In the wind energy industry, an entry-level position as a wind technician will require at least a few days of training before being allowed to work. This training is usually provided by the employer.

In a senior-level position, one is expected to have certain technical skills and knowledge, which takes a long time to learn and develop. A senior-level wind technician will also be expected to teach these skills to their apprentice.
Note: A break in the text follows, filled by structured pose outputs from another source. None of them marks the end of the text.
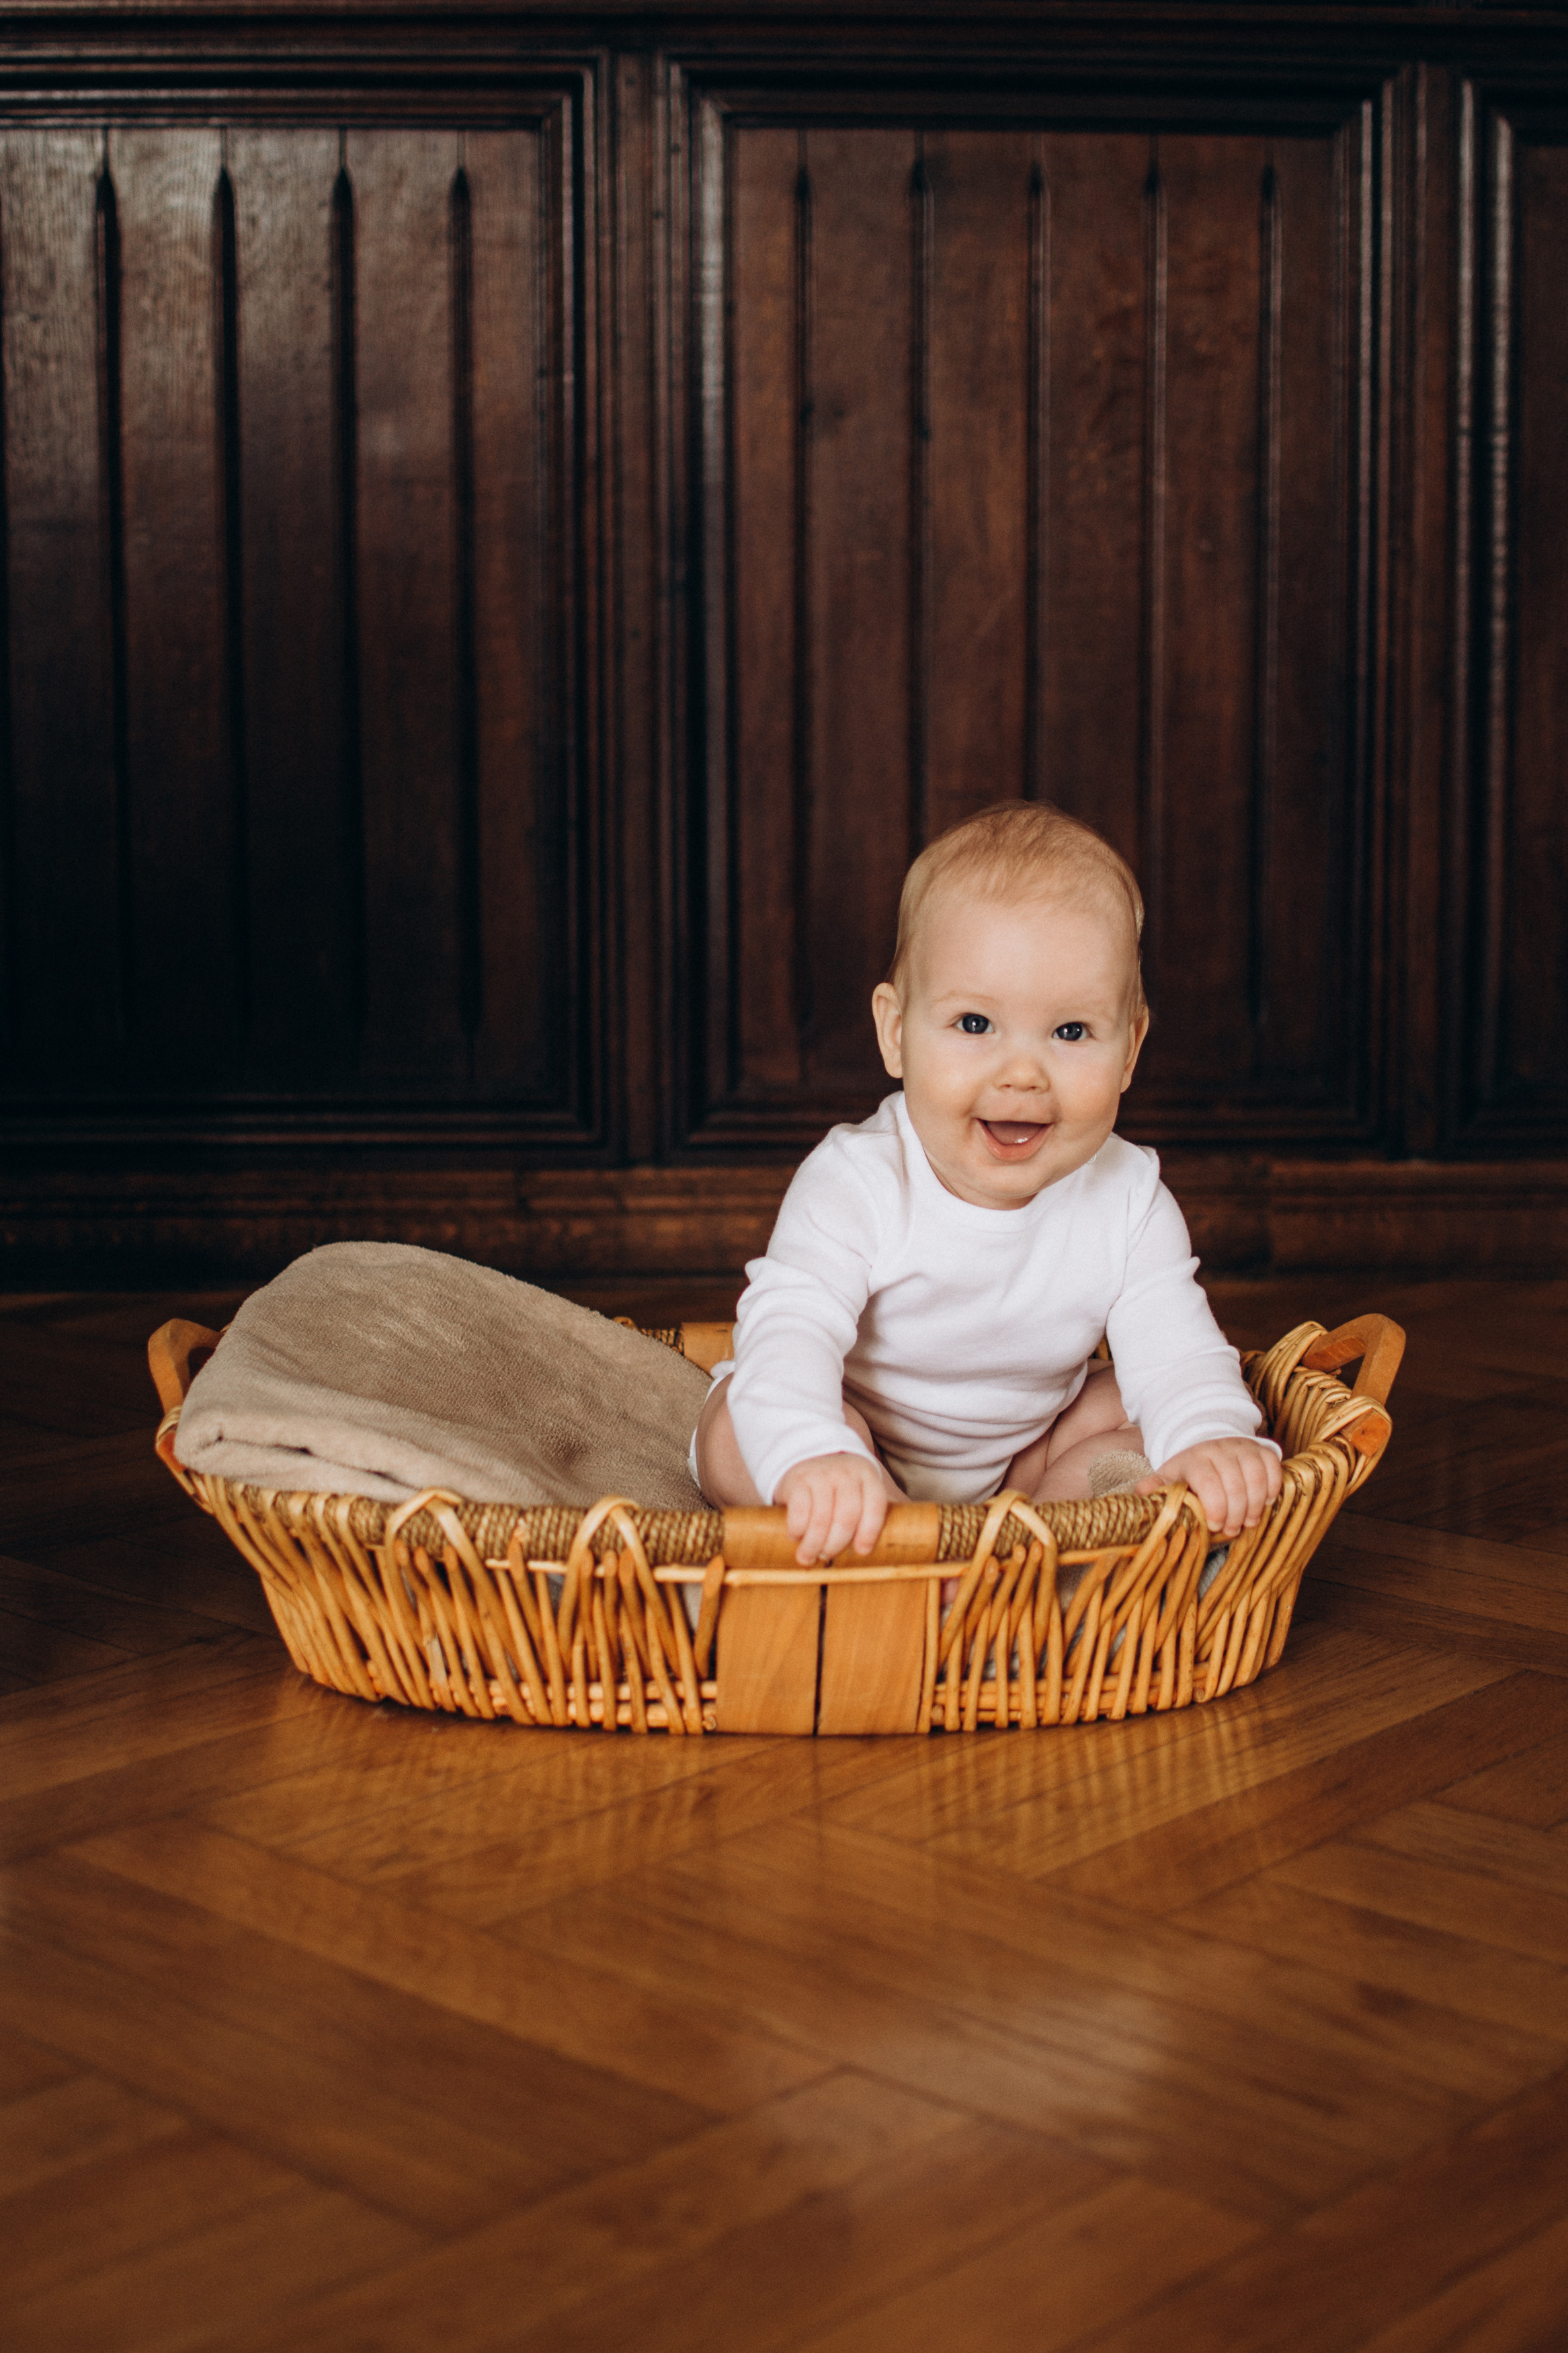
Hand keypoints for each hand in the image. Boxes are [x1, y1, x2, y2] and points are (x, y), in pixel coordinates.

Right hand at [775, 1452, 890, 1564]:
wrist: (807, 1457)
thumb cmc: (838, 1486)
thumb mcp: (859, 1489)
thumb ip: (869, 1512)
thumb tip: (879, 1547)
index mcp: (867, 1476)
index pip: (875, 1505)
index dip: (869, 1532)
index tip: (861, 1552)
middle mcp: (846, 1473)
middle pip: (847, 1516)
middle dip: (837, 1543)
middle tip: (827, 1556)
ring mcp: (821, 1474)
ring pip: (821, 1518)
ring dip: (813, 1543)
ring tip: (808, 1556)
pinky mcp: (798, 1479)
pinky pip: (799, 1511)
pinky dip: (797, 1529)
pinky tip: (795, 1536)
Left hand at [1137, 1438, 1280, 1539]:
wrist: (1209, 1442)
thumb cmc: (1189, 1468)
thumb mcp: (1169, 1476)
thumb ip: (1157, 1486)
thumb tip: (1140, 1495)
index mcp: (1195, 1459)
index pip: (1209, 1483)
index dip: (1214, 1508)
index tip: (1214, 1525)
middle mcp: (1220, 1449)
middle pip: (1235, 1485)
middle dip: (1235, 1514)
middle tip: (1232, 1530)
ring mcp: (1243, 1448)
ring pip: (1256, 1478)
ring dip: (1255, 1505)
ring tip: (1249, 1521)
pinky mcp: (1261, 1449)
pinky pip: (1273, 1469)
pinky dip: (1271, 1489)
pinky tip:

Here are the qualifications employers expect from an entry-level wind technician:

  • First Aid, CPR, AED
  • Wind Turbine Authorized Climber/Rescuer
  • NFPA70E Electrical Safety Boundaries, LOTO and PPE
  • CAT and ATPV Safety Rating
  • Multimeter Operations
  • Wind Turbine Systems and Controls
  • Component Identification
  • Physical tests

Qualifications employers have for senior-level wind technicians include the ability to teach all of the above, plus:

  • Knowledge of how to properly use multimeters, electrical and hydraulic schematics, calipers, micrometers, laser alignments, hydraulic torque tools, tap and die, mega ohmmeter, amp clamp, wire repair tools, grease gun, bore scope, vibration analysis, oil analysis, cranes and rigging
  • Ability to test and troubleshoot electric motors, contactor, VFD, rectifier, encoder, hydraulics, thyristor, power quality, slip ring, power supply, PLC, SCADA, fuse, circuit breaker, LVRT, capacitor, grounding and bonding, fiberglass blades, gears and bearings

At Ecotech Institute, our program is designed to prepare students to become a senior wind technician within one to two years with an associate's degree in wind energy technology. For someone without this training and degree, it may take four to 10 years to become a senior-level wind technician.

Auston Van Slyke is Program Director of Wind Energy Technology at Ecotech Institute.